After every election activity - caucuses, state conventions, primaries - the press corps and cable nets have assured us they knew what happened, what it means, and what it will lead to.
That they (ok, I'll include myself), have been off-target week after week after week makes no difference. We sit on studio sets, behind see-through tables, and confidently predict the effects of something someone did (or didn't to) or said (or didn't say) or where they went (or didn't go) and so on.
Among the many pronouncements that have generated knowing glances among the Washington political cognoscenti is how this election proves that the electorate is angry and is taking it out on the two major parties.
Donald Trump's entire campaign has been based on making fun of the dopes in Washington. On the other side, Bernie Sanders has not used humor, but has stoked the fires of discontent against 21st century capitalism.
Trump will likely be the GOP nominee, who will probably get beaten in the general election. Ted Cruz will probably not get to see a second ballot in Cleveland and, if so, will have no leverage against Trump.
Sanders will likely not be the Democratic nominee but he remains, like Pat Buchanan in 1992, a barbed hook aimed at the side of the Hillary Clinton campaign.
In 1992 Buchanan demanded a prime-time speaking slot in return for convention floor peace.
Many in the GOP - Reagan Republicans - had fallen out of love with Bush 41 and there was a real danger that Buchanan would whip them up and embarrass the Bush re-election campaign.
In 2008, Hillary Clinton was closer to Sen. Barack Obama going into the convention than Bernie Sanders is to her now.
I have no reason to believe this is true, but I like the way it sounds and besides it appeals to my sense of conspiracy when it comes to the Clintons. I suspect the Obama and Clinton teams made a deal. In return for no problems at the convention, Hillary would be nominated for the post of Secretary of State.
That's likely illegal, so no one on either side will admit to it. And, as I said, I have no reason to think it's true, but the effects fit the theory.
So, now you have Bernie Sanders without enough delegates but with plenty of supporters, plenty of money, and plenty of moral superiority. That's plenty of ammunition to bring to the convention floor.
What will he demand? Likely a prime time spot on the podium, but he might also be in a position to demand language in the party platform that won't panic Sec. Clinton, but that she would rather not have to defend.
Like language involving the big New York financial institutions and income disparity.
Here's the dirty little secret that no one wants to talk about: None of this will matter.
If Clinton wins the big story will not be out outsiders will now have a seat at the table.
The big story will be how long it takes the Obama people to put their stuff into cardboard boxes and clear out for a return to the Clinton people.
Even if Donald Trump were to win and he made good on his promise to put business leaders into Cabinet posts it wouldn't make history. John F. Kennedy, for instance, put Robert McNamara, president of the Ford Motor Company, in as Secretary of Defense.

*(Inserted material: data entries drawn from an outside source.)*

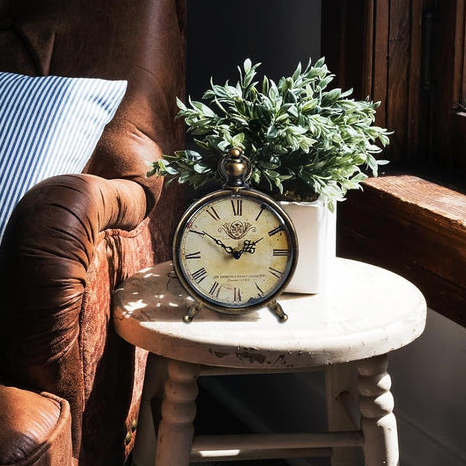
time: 1:50
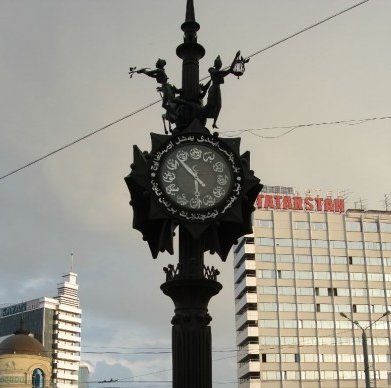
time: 5:53
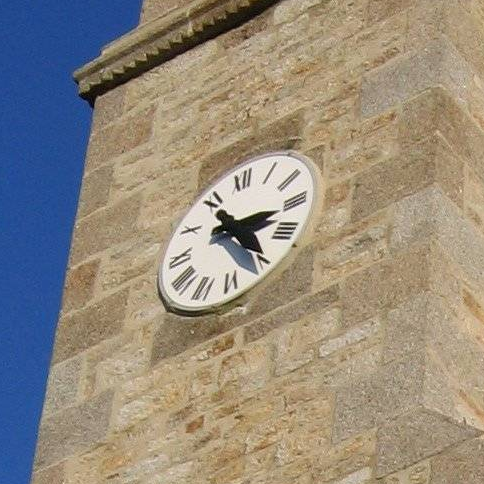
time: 3:24
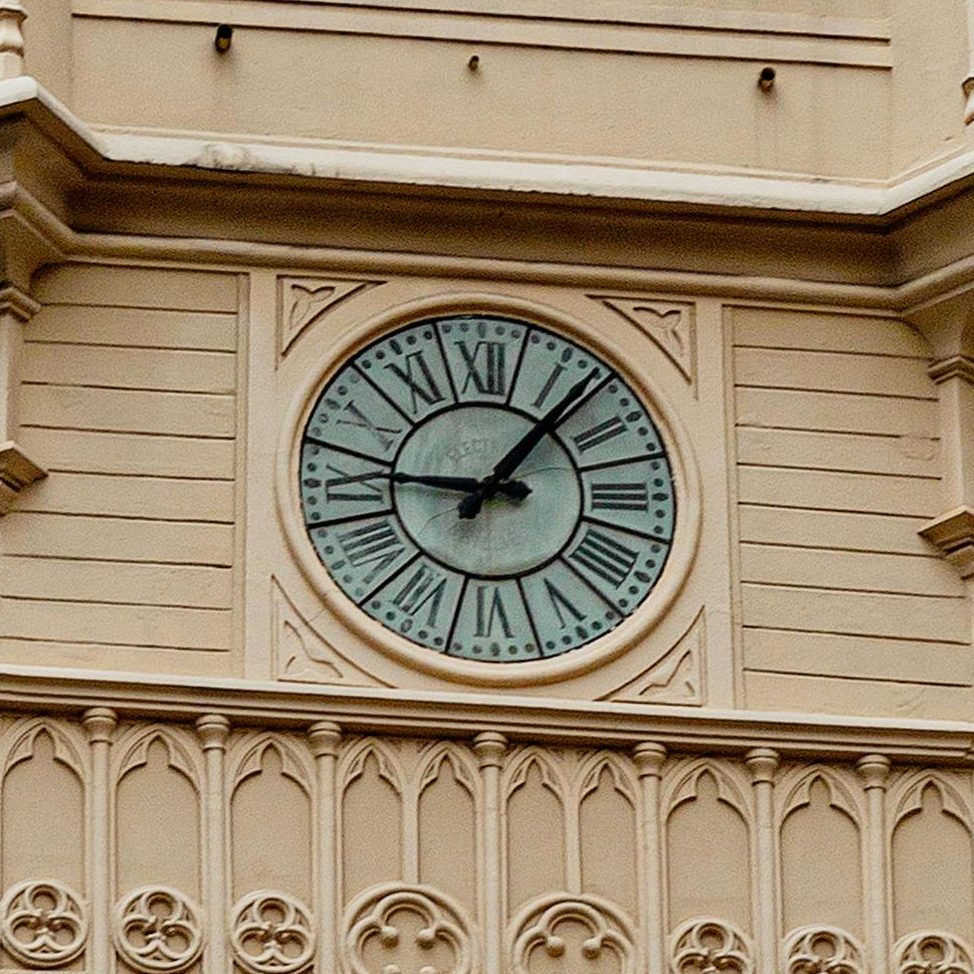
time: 9:07
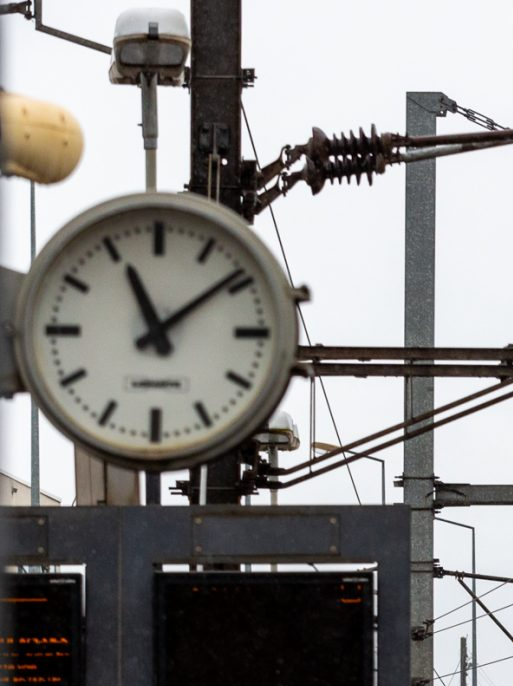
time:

No less than T.E. Lawrence, known to us as Lawrence of Arabia, learned a hard lesson after World War I. He thought he and his Arab allies had created a new order in the Middle East. But, he wrote in Seven Pillars of Wisdom:
"When we achieved, and the new world dawned, the old men came out again and took our victory to re-make in the likeness of the former world they knew … We stammered that we had worked for a new heaven and a new earth, and they thanked us kindly and made their peace."
The reality is, it takes people who know how to operate the levers of government to operate the levers of government.
Official Washington may blink a couple of times, but it will quickly recover, thank Republican and Democrat primary voters kindly, and return things to status quo ante.